## Work item
Retype the following records exactly and exclude the pictures.

[Stored data]
=== Begin Enclosure ===

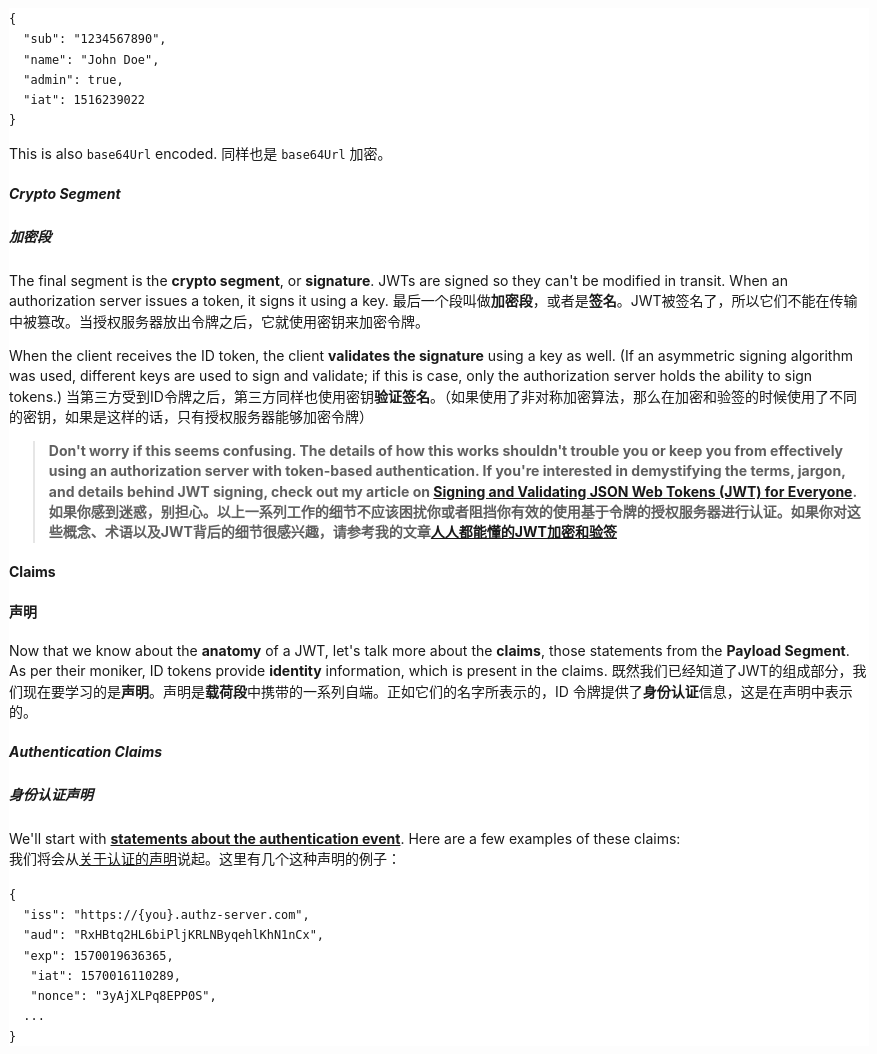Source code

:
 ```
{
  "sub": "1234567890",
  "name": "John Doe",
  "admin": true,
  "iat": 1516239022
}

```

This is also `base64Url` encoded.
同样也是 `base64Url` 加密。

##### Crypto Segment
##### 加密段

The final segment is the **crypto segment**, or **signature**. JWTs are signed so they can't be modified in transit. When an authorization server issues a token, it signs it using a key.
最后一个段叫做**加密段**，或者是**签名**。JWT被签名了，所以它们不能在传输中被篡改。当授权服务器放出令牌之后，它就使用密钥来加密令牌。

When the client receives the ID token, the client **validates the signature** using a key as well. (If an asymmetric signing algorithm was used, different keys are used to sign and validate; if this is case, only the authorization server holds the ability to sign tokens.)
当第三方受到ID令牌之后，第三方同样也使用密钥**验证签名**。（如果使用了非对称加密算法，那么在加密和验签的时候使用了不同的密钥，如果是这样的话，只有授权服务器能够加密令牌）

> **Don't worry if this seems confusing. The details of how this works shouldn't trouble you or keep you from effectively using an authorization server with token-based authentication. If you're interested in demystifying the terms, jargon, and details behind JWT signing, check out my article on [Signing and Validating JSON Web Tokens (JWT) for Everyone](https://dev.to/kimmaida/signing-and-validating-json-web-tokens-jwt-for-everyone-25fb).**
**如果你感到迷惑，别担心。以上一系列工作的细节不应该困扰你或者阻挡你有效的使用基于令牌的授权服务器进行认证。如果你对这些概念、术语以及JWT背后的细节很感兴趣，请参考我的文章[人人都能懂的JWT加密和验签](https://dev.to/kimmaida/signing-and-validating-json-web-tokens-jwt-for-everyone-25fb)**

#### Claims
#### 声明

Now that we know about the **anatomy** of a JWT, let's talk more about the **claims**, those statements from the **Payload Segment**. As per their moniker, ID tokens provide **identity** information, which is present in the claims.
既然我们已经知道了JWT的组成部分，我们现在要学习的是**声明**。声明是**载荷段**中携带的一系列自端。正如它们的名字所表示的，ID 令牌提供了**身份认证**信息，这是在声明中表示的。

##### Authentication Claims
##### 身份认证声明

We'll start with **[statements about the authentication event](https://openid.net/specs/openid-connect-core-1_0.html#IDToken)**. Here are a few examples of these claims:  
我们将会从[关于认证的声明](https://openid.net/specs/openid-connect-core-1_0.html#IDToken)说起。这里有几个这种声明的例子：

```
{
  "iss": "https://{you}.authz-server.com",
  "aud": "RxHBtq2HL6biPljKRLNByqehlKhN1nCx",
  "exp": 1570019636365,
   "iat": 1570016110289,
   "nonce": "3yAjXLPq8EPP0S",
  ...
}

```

=== End Enclosure ===

## Solution to this exercise
Source code

:
 ```
{
  "sub": "1234567890",
  "name": "John Doe",
  "admin": true,
  "iat": 1516239022
}

```

This is also `base64Url` encoded.
同样也是 `base64Url` 加密。

##### Crypto Segment
##### 加密段

The final segment is the **crypto segment**, or **signature**. JWTs are signed so they can't be modified in transit. When an authorization server issues a token, it signs it using a key.
最后一个段叫做**加密段**，或者是**签名**。JWT被签名了，所以它们不能在传输中被篡改。当授权服务器放出令牌之后，它就使用密钥来加密令牌。

When the client receives the ID token, the client **validates the signature** using a key as well. (If an asymmetric signing algorithm was used, different keys are used to sign and validate; if this is case, only the authorization server holds the ability to sign tokens.)
当第三方受到ID令牌之后，第三方同样也使用密钥**验证签名**。（如果使用了非对称加密算法，那么在加密和验签的时候使用了不同的密钥，如果是这样的话，只有授权服务器能够加密令牌）

> **Don't worry if this seems confusing. The details of how this works shouldn't trouble you or keep you from effectively using an authorization server with token-based authentication. If you're interested in demystifying the terms, jargon, and details behind JWT signing, check out my article on [Signing and Validating JSON Web Tokens (JWT) for Everyone](https://dev.to/kimmaida/signing-and-validating-json-web-tokens-jwt-for-everyone-25fb).**
**如果你感到迷惑，别担心。以上一系列工作的细节不应该困扰你或者阻挡你有效的使用基于令牌的授权服务器进行认证。如果你对这些概念、术语以及JWT背后的细节很感兴趣，请参考我的文章[人人都能懂的JWT加密和验签](https://dev.to/kimmaida/signing-and-validating-json-web-tokens-jwt-for-everyone-25fb)**

#### Claims
#### 声明

Now that we know about the **anatomy** of a JWT, let's talk more about the **claims**, those statements from the **Payload Segment**. As per their moniker, ID tokens provide **identity** information, which is present in the claims.
既然我们已经知道了JWT的组成部分，我们现在要学习的是**声明**。声明是**载荷段**中携带的一系列自端。正如它们的名字所表示的，ID 令牌提供了**身份认证**信息，这是在声明中表示的。

##### Authentication Claims
##### 身份认证声明

We'll start with **[statements about the authentication event](https://openid.net/specs/openid-connect-core-1_0.html#IDToken)**. Here are a few examples of these claims:  
我们将会从[关于认证的声明](https://openid.net/specs/openid-connect-core-1_0.html#IDToken)说起。这里有几个这种声明的例子：

```
{
  "iss": "https://{you}.authz-server.com",
  "aud": "RxHBtq2HL6biPljKRLNByqehlKhN1nCx",
  "exp": 1570019636365,
   "iat": 1570016110289,
   "nonce": "3yAjXLPq8EPP0S",
  ...
}

```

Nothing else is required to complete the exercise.